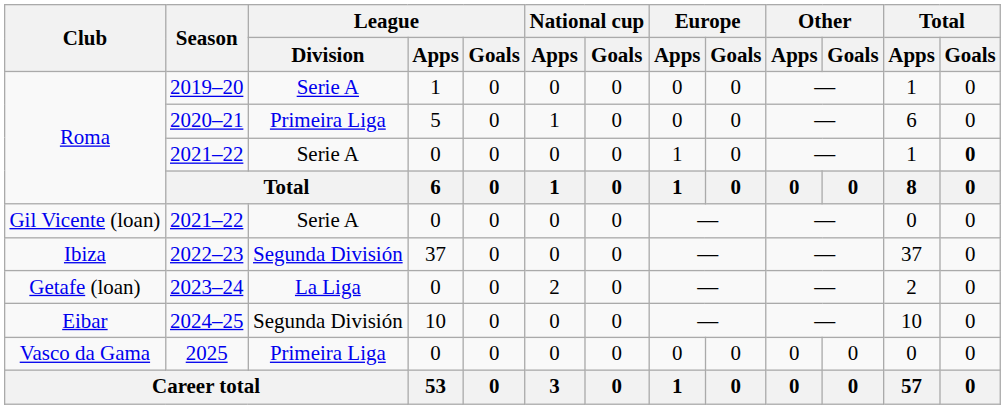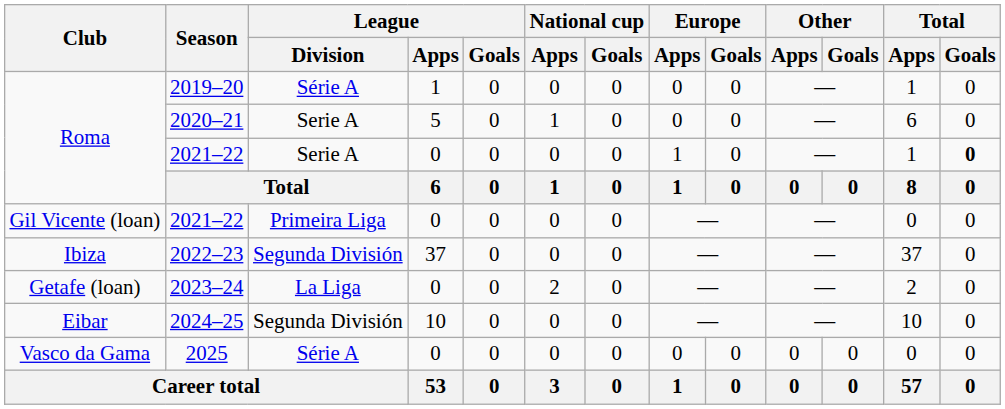2019–20 | League / Division: Serie A -> Série A
2020–21 | League / Division: Primeira Liga -> Serie A
Gil Vicente (loan) / 2021–22 | League / Division: Serie A -> Primeira Liga
2025 | League / Division: Primeira Liga -> Série A
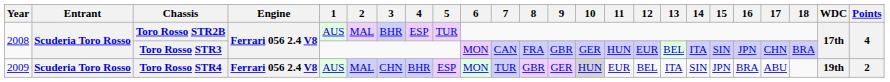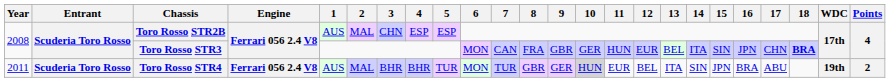Toro Rosso STR2B | 3: BHR -> CHN
Toro Rosso STR2B | 5: TUR -> ESP
Toro Rosso STR3 | 18: normal -> bold
Toro Rosso STR4 | Year: 2009 -> 2011
Toro Rosso STR4 | 3: CHN -> BHR
Toro Rosso STR4 | 5: ESP -> TUR
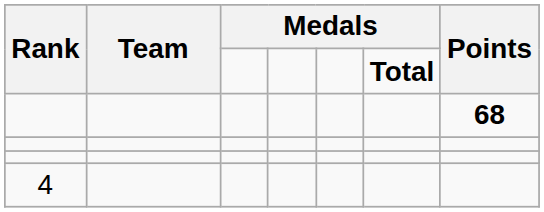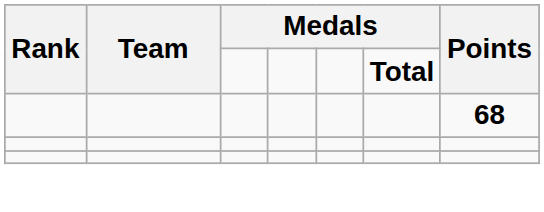- row: 4
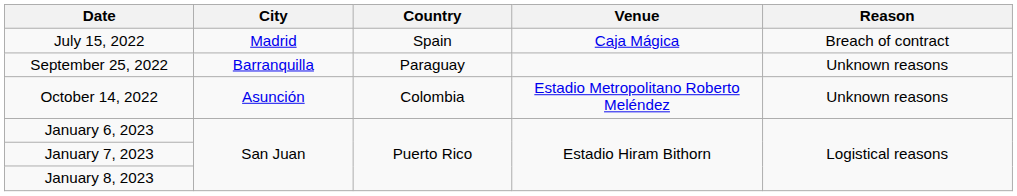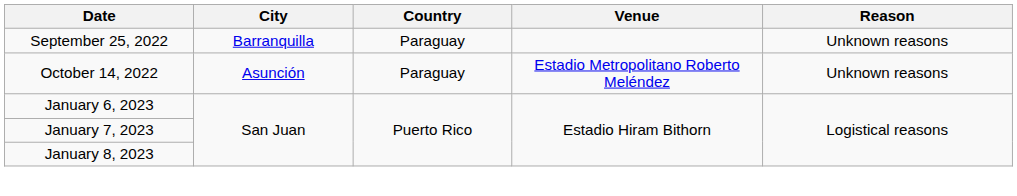- row: July 15, 2022 | Madrid | Spain | Caja Mágica | Breach of contract
October 14, 2022 | Country: Colombia -> Paraguay
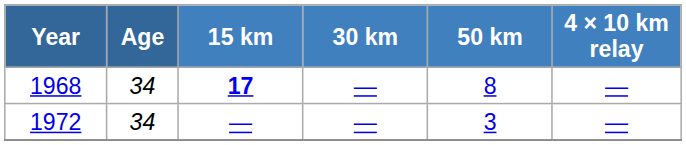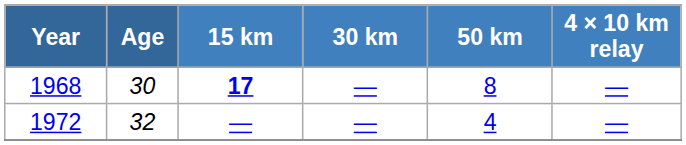1968 | Age: 34 -> 30
1972 | Age: 34 -> 32
1972 | 50 km: 3 -> 4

※

### The problem:
Retype every line of text in the records above with no changes, leaving out the pictures.

### Task response:
2019–20 | League / Division: Serie A -> Série A
2020–21 | League / Division: Primeira Liga -> Serie A
Gil Vicente (loan) / 2021–22 | League / Division: Serie A -> Primeira Liga
2025 | League / Division: Primeira Liga -> Série A
Toro Rosso STR2B | 3: BHR -> CHN
Toro Rosso STR2B | 5: TUR -> ESP
Toro Rosso STR3 | 18: normal -> bold
Toro Rosso STR4 | Year: 2009 -> 2011
Toro Rosso STR4 | 3: CHN -> BHR
Toro Rosso STR4 | 5: ESP -> TUR
- row: 4
- row: July 15, 2022 | Madrid | Spain | Caja Mágica | Breach of contract
October 14, 2022 | Country: Colombia -> Paraguay
1968 | Age: 34 -> 30
1972 | Age: 34 -> 32
1972 | 50 km: 3 -> 4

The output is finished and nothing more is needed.